Sócrates y el cómo debemos vivir... juntos


Ya es célebre el comentario de Fukuyama, tras la caída del ‘Muro de Berlín’ y el fin de la guerra fría con el supuesto triunfo liberal (capitalismo y sus democracias) en todo el mundo, que decía “es el fin de la Historia”. El paso del tiempo ha demostrado que es imposible poner fin a una historia cuyo final acarrearía la extinción del ser humano (aunque, poniéndonos tremendos, vamos camino de ello). Menos célebre es la frase que viene a decir algo similar: “la Filosofía ha muerto”.
                                                                                                
Para muchos eruditos y estudiosos, la filosofía ha sido sustituida por la antropología. Más que nada porque el filósofo es una especie en extinción y los nuevos analistas del ‘ser y estar’ (conocimiento) humano son legión entre las ciencias sociales. De todas formas, según mi parecer, mientras nos sigamos haciendo aquélla pregunta que se hizo Sócrates en la Antigüedad, ¿cómo debemos vivir?, habrá filosofía-pensamiento para rato. El único matiz (pero importante), es que ahora más que nunca la pregunta se completa con ¿cómo debemos vivir juntos?

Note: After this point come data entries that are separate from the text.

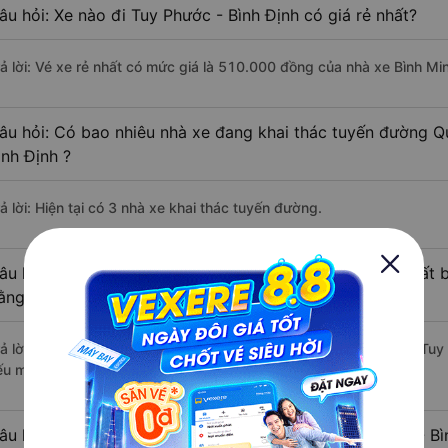
âu hỏi: Xe nào đi Tuy Phước - Bình Định có giá rẻ nhất?
rả lời: Vé xe rẻ nhất có mức giá là 510.000 đồng của nhà xe Bình Min
âu hỏi: Có bao nhiêu nhà xe đang khai thác tuyến đường Q
ình Định ?
ả lời: Hiện tại có 3 nhà xe khai thác tuyến đường.
âu hỏi: Từ Quận 2 - Sài Gòn đi Tuy Phước - Bình Định mất b
ằng xe khách?
rả lời: Thời gian di chuyển bằng xe khách từ Quận 2 - Sài Gòn đi Tuy
ếu mật độ giao thông thuận lợi.
âu hỏi: Khoảng cách từ Quận 2 - Sài Gòn đi Tuy Phước - Bì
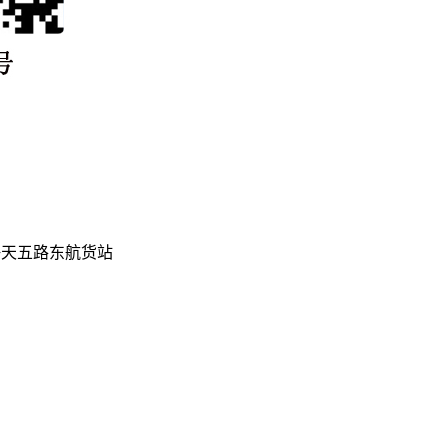
海天五路东航货站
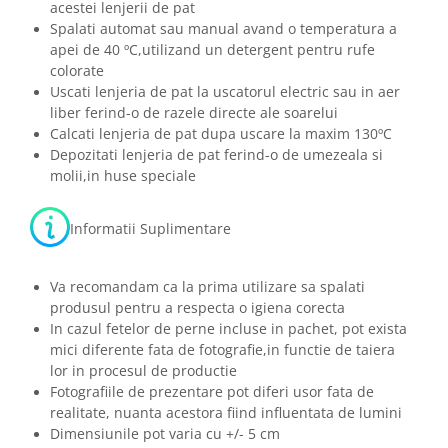
acestei lenjerii de pat
Spalati automat sau manual avand o temperatura a
apei de 40 ºC,utilizand un detergent pentru rufe
colorate
Uscati lenjeria de pat la uscatorul electric sau in aer
liber ferind-o de razele directe ale soarelui
Calcati lenjeria de pat dupa uscare la maxim 130ºC
Depozitati lenjeria de pat ferind-o de umezeala si
molii,in huse speciale
Informatii Suplimentare
Va recomandam ca la prima utilizare sa spalati
produsul pentru a respecta o igiena corecta
In cazul fetelor de perne incluse in pachet, pot exista
mici diferente fata de fotografie,in functie de taiera
lor in procesul de productie
Fotografiile de prezentare pot diferi usor fata de
realitate, nuanta acestora fiind influentata de lumini
Dimensiunile pot varia cu +/- 5 cm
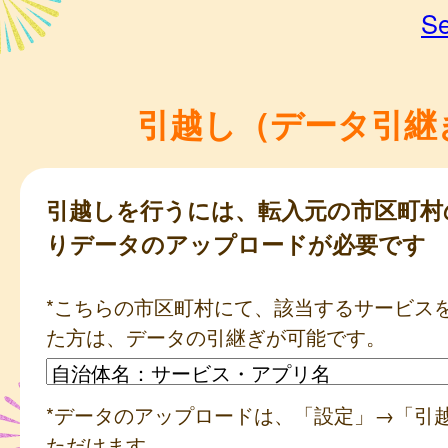
Se
引越し（データ引継
引越しを行うには、転入元の市区町村
りデータのアップロードが必要です
*こちらの市区町村にて、該当するサービス
た方は、データの引継ぎが可能です。
*データのアップロードは、「設定」→「引
ただけます。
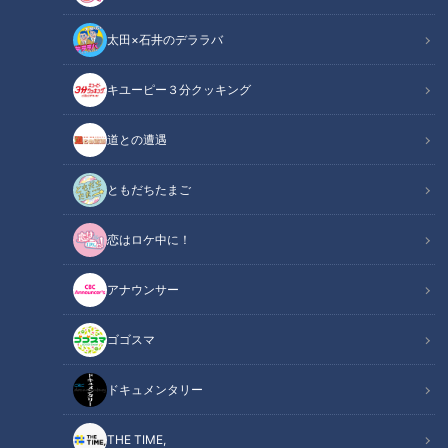
太田×石井のデララバ
CBCテレビ『チャント！』
キユーピー３分クッキング
チャント！
道との遭遇
「チャント！」特集
ともだちたまご
愛知県蒲郡市にある「竹島水族館」。2024年10月にリニュー
恋はロケ中に！
アルオープンした際には、多くの人々が訪れ、話題を呼びまし
た。あれから約2ヶ月経った現在も、果たしてその賑わいは続
アナウンサー
いているのでしょうか。今回は、おしゃべりメガネこと、若狭
敬一アナウンサーが調査しました。
ゴゴスマ
INDEX
ドキュメンタリー
技を覚えさせる過程が見られる！「もぐもぐショー」を公
THE TIME,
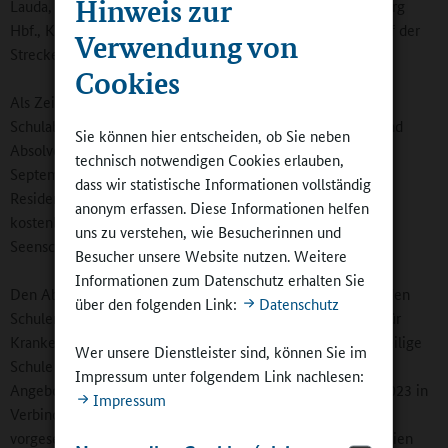
Hinweis zur
Lauda, Crailsheim, Ulm Hbf., Sonneberg (Thür) Hbf., Salzburg
Hbf., Kufstein, über die Außerfernbahn bis Reutte sowie auf der
Verwendung von
Strecke Memmingen – Wangen – Hergatz fahren.
Cookies
Als Zeichen der Anerkennung für den erfolgreichen
Schulabschluss erhalten alle diesjährigen Absolventinnen und
Sie können hier entscheiden, ob Sie neben
Absolventen von Abschlussklassen bis einschließlich 30.
technisch notwendigen Cookies erlauben,
September 2023 freien Eintritt in die staatlichen Schlösser,
dass wir statistische Informationen vollständig
Residenzen und Burgen, Museen und Sammlungen sowie
anonym erfassen. Diese Informationen helfen
kostenlose Mitfahrten auf den Schiffen der Bayerischen
uns zu verstehen, wie Besucherinnen und
Seenschifffahrt GmbH.
Besucher unsere Website nutzen. Weitere
Informationen zum Datenschutz erhalten Sie
Den Absolventinnen und Absolventen der allgemeinbildenden
über den folgenden Link:
Datenschutz
Schulen, beruflichen Schulen, Förderschulen und Schulen für
Kranke wird der „Sommerpass Bayern 2023“ durch die jeweilige
Wer unsere Dienstleister sind, können Sie im
Schule im Rahmen der Zeugnisübergabe ausgehändigt. Die
Impressum unter folgendem Link nachlesen:
Angebote können mit dem personalisierten Sommerpass 2023 in
Impressum
Verbindung mit einem aktuellen Lichtbildausweis im
vorgesehenen Zeitraum unbegrenzt genutzt werden. Im freien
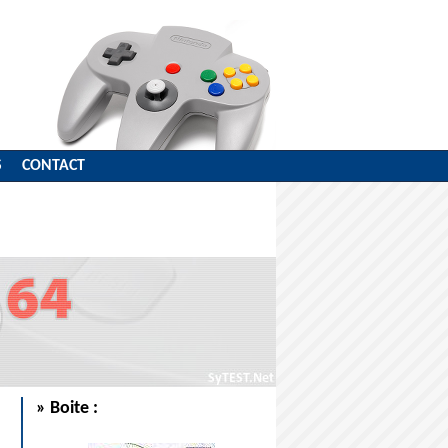
S
CONTACT
» Boite :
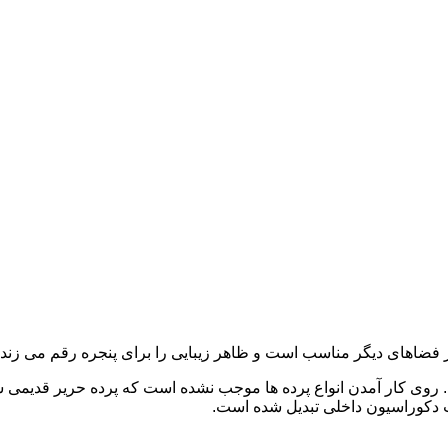
از فضاهای دیگر مناسب است و ظاهر زیبایی را برای پنجره رقم می زند.
ست. روی کار آمدن انواع پرده ها موجب نشده است که پرده حریر قدیمی
یت دکوراسیون داخلی تبدیل شده است.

Ahora es cuestión de los filósofos el abandonar la solitaria columna jónica bajo sus pies y entrar en un templo períptero de ocho columnas, octástilo, que representa al ser humano junto a otros, en sociedad. Lo de que somos humanos porque tenemos sociabilidad, o viceversa, somos seres sociales porque somos humanidad, no es ninguna tontería. Sin embargo, no somos los únicos animales sociales. ¿Por qué no considerar humanos a una sociedad de chimpancés? Por la sencilla razón de que los humanos somos los únicos animales sociales, como decía Maurice Godelier*, que “no sólo viven en sociedad, sino que crean la sociedad para vivir”.


Existimos como seres humanos y no nos hemos extinguido aún gracias a que creamos sofisticadas sociedades. Aunque (ya viene la paradoja necesaria en cualquier reflexión) esa misma sofisticación y complejidad en la creación de sociedades supone una marcada variabilidad, dándose multitud de culturas, de diversidad de formas de organizar esas sociedades, tan distintas que llevan a enfrentarse a unas con otras. Ese enfrentamiento o afrontamiento conlleva dominaciones de unas sobre otras, a disoluciones, a mestizajes…entonces, lo mismo que nos une como humanos nos puede hacer desaparecer.

Volviendo a Sócrates, su moral establecía como premisas fuertes el conocerse a uno mismo y que nadie actúa contra lo que cree moralmente correcto; según esta idea, la actuación inmoral es fruto de la ignorancia. Aplicándolo a la antropología social, el ser humano debe hacer por conocer su naturaleza misma, esa condición común a todos los humanos y que nos hace especie; la unidad que subyace a la diversidad cultural. Como proponía hace años, en 1992, Michael Carrithers, justo cuando también Francis Fukuyama publicaba, El fin de la historia y el último hombre (1992); el progreso de la humanidad (las continuas innovaciones sociales) no lo marcarían tanto los avances tecnológicos como las formas en las que las personas se relacionan entre sí.

“La vida que no se somete a examen no merece la pena vivirse” (Sócrates). “La sociedad que no se somete a examen no merece la pena constituirse” (Pax augusta).
  

* Cita extraída del libro empleado para documentar este artículo: Carrithers, Michael (1992): ¿Por qué los humanos tenemos Culturas; Madrid. Edición de 2010 en Colección Ciencias Sociales. Antropología. Alianza Editorial. 316 pp.